Diesel emissions have been tackled head-on by the automotive industry, diesel fuel makers, and environmental groups alike. Engineering a cleaner diesel system is a top priority as sales of these vehicles have been on the rise, reversing trends. Several modifications can help diesel drivers lessen the pollution their vehicles put out.
Diesel doesn’t have to be dirty
Diesel engines have a different impact on the environment than those that burn gas. While some types of emissions from diesel engines are higher than gas, some are lower as well. Particulate emissions are significantly higher from diesel engines.
As such, the filtration of these particles is where manufacturers focus their efforts. Modern diesel vehicles put out significantly less of this obvious byproduct. Reducing particle emissions is only part of the picture. Gaseous emissions can be controlled with modern solutions too.
Diesel owners concerned with their engines’ effect on the environment can undertake several modifications to improve emissions. Everything from simple filter upgrades to the addition of supplemental systems can be done at home with a little research.
What is a diesel oxidation catalyst?
Diesel oxidation catalysts (DOCs) are a type of low-maintenance catalytic converter built for diesel engines. They drastically reduce the Carbon Monoxide, Hydrocarbons, and Particulate emissions put out by diesel vehicles. These inexpensive parts can be retrofitted to any diesel vehicle to reduce pollution.
DOCs work by exposing exhaust gases created by the engine to a catalyst.
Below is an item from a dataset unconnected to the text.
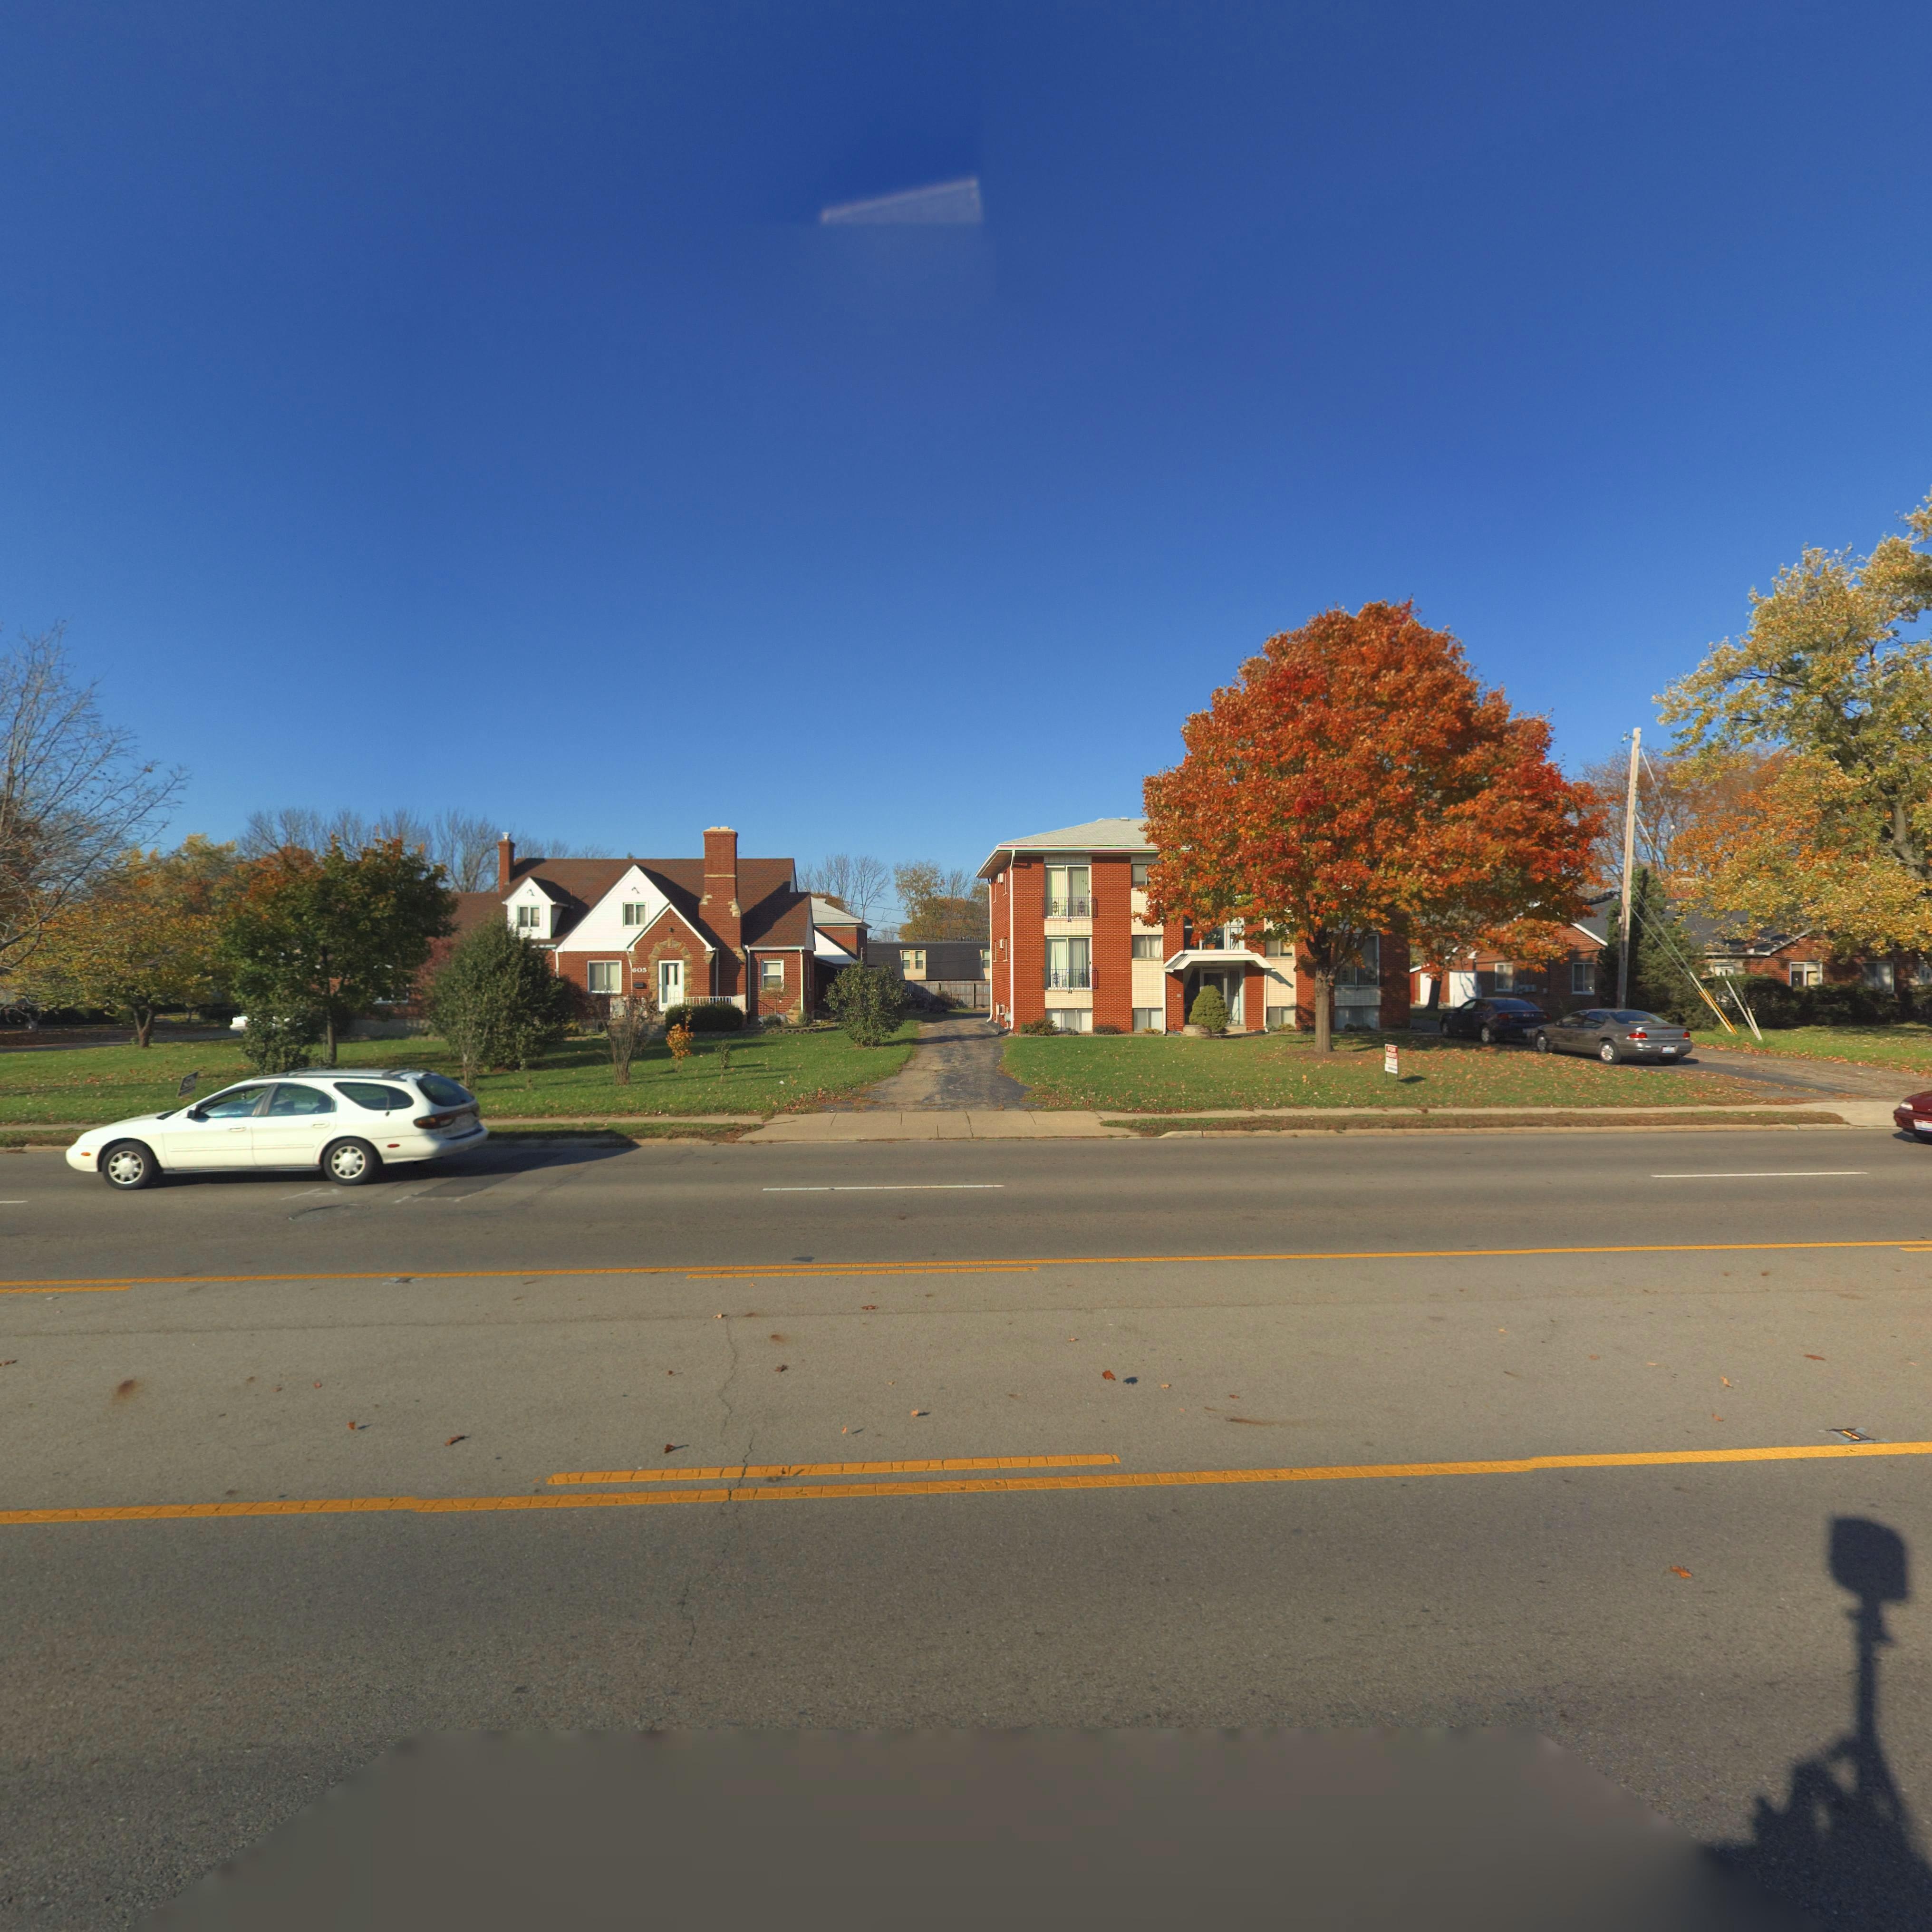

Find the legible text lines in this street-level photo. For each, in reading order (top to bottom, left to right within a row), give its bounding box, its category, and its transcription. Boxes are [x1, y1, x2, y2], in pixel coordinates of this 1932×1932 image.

[631, 967, 647, 973] StreetNumber: 605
In this case, the catalyst is built into a honeycomb structure which provides maximum surface contact with exhaust gases. This catalyst transforms the components of these gasses into water and carbon dioxide.
In short, it turns pollutants into harmless substances. Interested owners can easily find compatible parts online. Many shops that specialize in work trucks will likely be familiar with installation. Expensive installation isn’t necessary for those with a knack for DIY repair.
Closed vs open crankcase ventilation systems
Crankcase ventilation systems are a common source of pollution. These systems eliminate unwanted gasses from the crankcase. The suction created by the intake manifold pulls gasses into a tube, where they’re released into the engine bay. Open systems freely allow these systems to emit byproducts with no filtration.
Pollutants such as oil are often contained in aerosol droplets put by these systems. When an open crankcase ventilation systems build up droplets of these pollutants, they’re often left to drip openly into the engine bay and onto the ground below.
A closed system catches open misting and aerosol droplets from freely released into the engine bay. Carbon can build up in these systems, particularly in older diesel direct injection engines. A modern and well-maintained closed crankcase ventilation system is easy to install and drastically reduces pollution.
Manufacturers have made great strides in reducing the amount of pollution produced by diesel vehicles. Further modifications can improve emissions numbers, sometimes significantly. Installing a closed crankshaft vent system and a diesel oxidation catalyst can cost little and slash emissions by up to 90%.